Parshah Mikeitz – “Kulanu ….”

A Time For Humility And A Time For Assertiveness

In Parshah Mikeitz, Yosef’s brothers vigorously deny his accusation that they are spies and insist: “We are all sons of one man; we are truthful people; your servants have never been spies.” [Bereshith 42:11]

Rav Samson Raphael Hirsch has two interesting observations on this passuk [verse].

First Rav Hirsch notes that we have seen throughout history that as strong as family bonds may be, when times of panic arrive, these ties often give way to an “every man for himself” attitude. When it comes to a question of “my survival or your survival,” family connections have a way of breaking down very rapidly.

There was a famine. People were lining up for food. They did not know if the food supply would run out or not. Most people under such circumstances would be tempted to try to push ahead in front of the line.

However, the sons of Yaakov stood together as a group. “We are all the sons of one man” in good times or in bad times. We are either all going to get food or none of us will get food.

The second insight that Rav Hirsch makes is classic Hirschian exegesis.

The way the brothers stated that they were all the sons of one man by saying, “Kulanu bnei ish echad NACHNU.” NACHNU [we / us] is an abbreviated version of the word ANACHNU. In fact, this very word ANACHNU is used in the next phrase of the passuk: “keinim ANACHNU” (WE are truthful people). Rav Hirsch asks why the passuk is inconsistent in the use of this first person plural pronoun.
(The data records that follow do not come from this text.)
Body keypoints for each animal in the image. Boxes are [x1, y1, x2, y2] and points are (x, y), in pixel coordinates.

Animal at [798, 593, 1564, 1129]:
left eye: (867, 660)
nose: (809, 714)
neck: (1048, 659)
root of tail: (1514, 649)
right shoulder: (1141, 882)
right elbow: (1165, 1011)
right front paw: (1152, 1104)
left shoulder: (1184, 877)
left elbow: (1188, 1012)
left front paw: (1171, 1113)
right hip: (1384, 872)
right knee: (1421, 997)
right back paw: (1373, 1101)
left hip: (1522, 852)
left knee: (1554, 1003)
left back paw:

Why is it stated as NACHNU one time and then as ANACHNU just two words later?

Rav Hirsch explains that the two words have different connotations.

NACHNU is a much more modest form of the word for “we” than is ANACHNU. When one does not wish to assert himself and wishes to show modesty, he does not use the full word ANACHNU, but rather the more subtle and diminished form, NACHNU.

Rav Hirsch elaborates: When demonstrating their distinguished genealogy (yichus), they were modest – kulanu bnei ish echad NACHNU. But when their integrity was being impugned, then the occasion called for putting aside all modesty and forcefully denying the charge. Therefore, they aggressively used the word ANACHNU and stood up proudly for who they were: WE are truthful people.

The same people, who in the previous breath were modest and humble in presenting their lineage, were forceful and unapologetic in stating whom they were: keinim ANACHNU.